El mejor alumno en la picota

La Argentina ante el FMI, el G20 y el G7

                       Las movilizaciones de protesta de 2001

 

Una breve enumeración:

  • La matriz de las ideas neoliberales, que desde la cúpula del actual desgobierno –en el sentido de los intereses vulnerados de la Nación y el pueblo argentinos– conducen, valga la paradoja, la gestión nacional.
  • El proceso de ruptura de las fronteras económico-financieras, de desregulación extrema y endeudamiento externo irresponsable.
  • Su orientación destructora del aparato productivo y el empleo, a favor de la especulación financiera desenfrenada y sin límites, y el privilegio de la banca (global y local, en ese orden), del agro más poderoso, de la gran minería y del sector energético.
  • Y el consecuente empobrecimiento de las mayorías populares y enriquecimiento de minorías cada vez más reducidas, fugadoras de capitales.

Las precedentes son todas características acerca de las cuales, con sus más y sus menos, coinciden las visiones realmente críticas de la conducción del Ejecutivo nacional. Este mismo listado de notas descriptivas emparenta a las presentes políticas con el curso traumático de los '90 y con su crisis final –la de 2001-2002—, si no se rectificase el rumbo.

[TAREAS]:
1. Transcribe sin cambios el tramo del texto que empieza con las palabras "Las movilizaciones de" y termina con "la gestión nacional.".
2. ¿Cómo resumirías el texto en dos oraciones?
Los datos constituyen un material aparte, sin relación con el texto.

[EXTRACTO DE DATOS]:

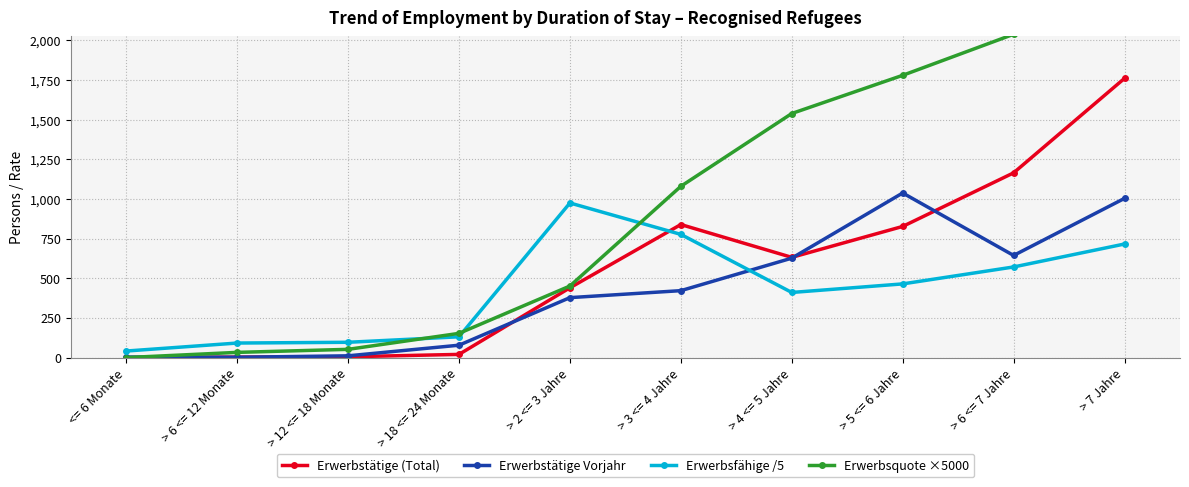

At which label is Erwerbsquote ×5000 closest to 1229?

> 3 <= 4 Jahre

[SOLUCIONES]:
1.
Las movilizaciones de protesta de 2001

 

Una breve enumeración:

  • La matriz de las ideas neoliberales, que desde la cúpula del actual desgobierno –en el sentido de los intereses vulnerados de la Nación y el pueblo argentinos– conducen, valga la paradoja, la gestión nacional.

2. El texto enumera rasgos de la gestión nacional: una matriz de ideas neoliberales, la ruptura de las fronteras económico-financieras con desregulación extrema y endeudamiento externo irresponsable, una orientación destructora del aparato productivo y el empleo en favor de la especulación financiera y de sectores privilegiados, y el empobrecimiento de las mayorías junto al enriquecimiento de minorías fugadoras de capitales. En esas características coinciden las visiones realmente críticas de la conducción del Ejecutivo nacional, y ellas emparentan las políticas actuales con el curso de los '90 y con su crisis final de 2001-2002, si no se rectificase el rumbo.